Pukul 20.33 kami sampai di Pos 3 Senaru, bertemu
beberapa porter yang mengantar turis asing – yang sudah tidur di dalam tenda di
dalam pondok- dan 2 teman dari rombongan Jakarta. Kami kedinginan. Takut
rombongannya tak kuat, karena kami juga belum makan malam, Ade berinisiatif minta
segelas air panas dan mencampurnya dengan susu kental manis sehingga menjadi segelas
susu, yang kemudian diedarkan kepada semua, untuk sekedar pengganjal kantuk dan
lapar.
20.45, sebelum badan menjadi dingin lagi, kami
berangkat dari Pos 3 Senaru. Samping kiri-kanan kami, banyak tumbuhan terbakar,
masih terasa panasnya meski kini rupanya sudah tinggal sisa-sisa tunggul hitam.
Rupanya cahaya inilah yang sempat kami lihat kemarin dalam perjalanan ‘hit the
summit’, kebakaran di daerah senaru.
22.10 kami bertemu kelompok paling
belakang dan bersama-sama bergerak ke Pos 2 Senaru. Ngantuk yang menggelayut
membuat kami segera bergerak lagi meski beberapa senter telah redup dan bahkan
tak bisa digunakan. Kami membayangkan beberapa teman yang sudah berada di Pos 2
pasti sudah tertidur nyenyak sambil menunggu kami tiba.
Akhirnya, pukul 12.45 kami sampai juga
di Pos 2 Senaru. Tiga buah tenda sudah berdiri di sana, tenda milik Ade, tenda
kelompok Diaz, dan tenda milik teman-teman dari Bandung. Capekkk… Semua barang
diletakkan di pondok, ada 2 pondok di sini. Rupanya, pengelola Senaru lebih
rajin membuat pondok peristirahatan daripada pengelola di Sembalun. Benar saja,
di Pos 3 tadi juga ada 3 pondok, sekarang di Pos 2 ada 2 pondok. Hanya saja,
pondok di Senaru tanpa tutup di sisi kanan-kiri-belakang. Kami segera
mendirikan tenda sekenanya, memasak kopi-the-susu, memasak mie, lalu menarik
diri masuk ke dalam sleeping bag. Beberapa teman tidur di pondok, sekaligus
menjaga barang-barang yang masih tersisa belum sempat masuk tenda. Dingin tak
kami hiraukan lagi, kali ini perjalanan kami benar-benar sehari semalam, bahkan
telah mengintip tepian hari berikutnya.
Friday, 02 September 2011
Memasak air di Pos 2 Senaru |
Kami bangun sekitar pukul 8. Lapar… Tapi mau masak pun, air terbatas. Air
di sini tak sejernih air yang kami dapat di sepanjaang perjalanan lalu. Selain
keruh, kami harus memasaknya terlebih dahulu sebelum dapat mengkonsumsinya.

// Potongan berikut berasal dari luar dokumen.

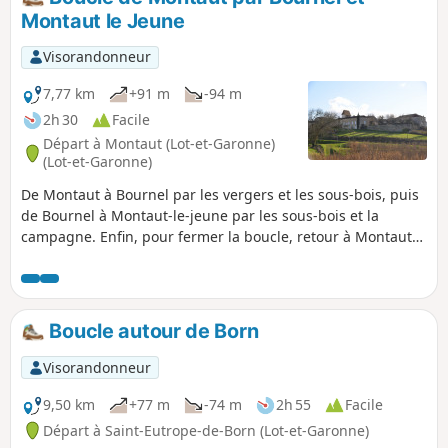
Montaut le Jeune
Visorandonneur
7,77 km
+91 m
-94 m
2h 30
Facile
Départ à Montaut (Lot-et-Garonne)
(Lot-et-Garonne)
De Montaut à Bournel par les vergers et les sous-bois, puis
de Bournel à Montaut-le-jeune par les sous-bois et la
campagne. Enfin, pour fermer la boucle, retour à Montaut
par une crête avec de beaux paysages.
Boucle autour de Born
Visorandonneur
9,50 km
+77 m
-74 m
2h 55
Facile
Départ à Saint-Eutrope-de-Born (Lot-et-Garonne)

Sumber air terletak 100m ke arah kiri kalau dilihat dari arah perjalanan turun.
Ada papan yang
menunjukkan psosisinya. Sayangnya memang sepanjang jalan ke sana , banyak sekali sampah bahkan kotoran
manusia, menjijikkan.
Pukul
10.00, setelah masak, makan, dan batal lagi misa bersama, kami berangkat dari
Pos 2 Senaru. Papan rambu menyatakan
perjalanan kami akan menempuh 1,3 km ke pos 1. Tak jauh.. apalagi vegetasi
hutan yang rimbun membuat kami bebas dari sengatan panasnya mentari. Tancap
gassss…
Pos 1 Senaru |
Kami berlarian turun sehingga pada pukul 11.30,
kami sudah sampai Pos 1. Beristirahat di sana cukup lama, bersama-sama, sambil
membentuk panitia untuk suatu acara tahun depan di Gunung Agung. Benar, teman
Devi dan Paul? Hehehhe…. Selain ada pondok yang cukup lapang, di setiap Pos
Senaru, kami juga menjumpai tempat sampah dalam bentuk kotak terbuat dari seng
bercat hijau, serta papan petunjuk jarak ke pos sebelum dan sesudah pos
tersebut. Nampak lebih tertata. Dalam papan tertulis 1.1km ke Pos Extra.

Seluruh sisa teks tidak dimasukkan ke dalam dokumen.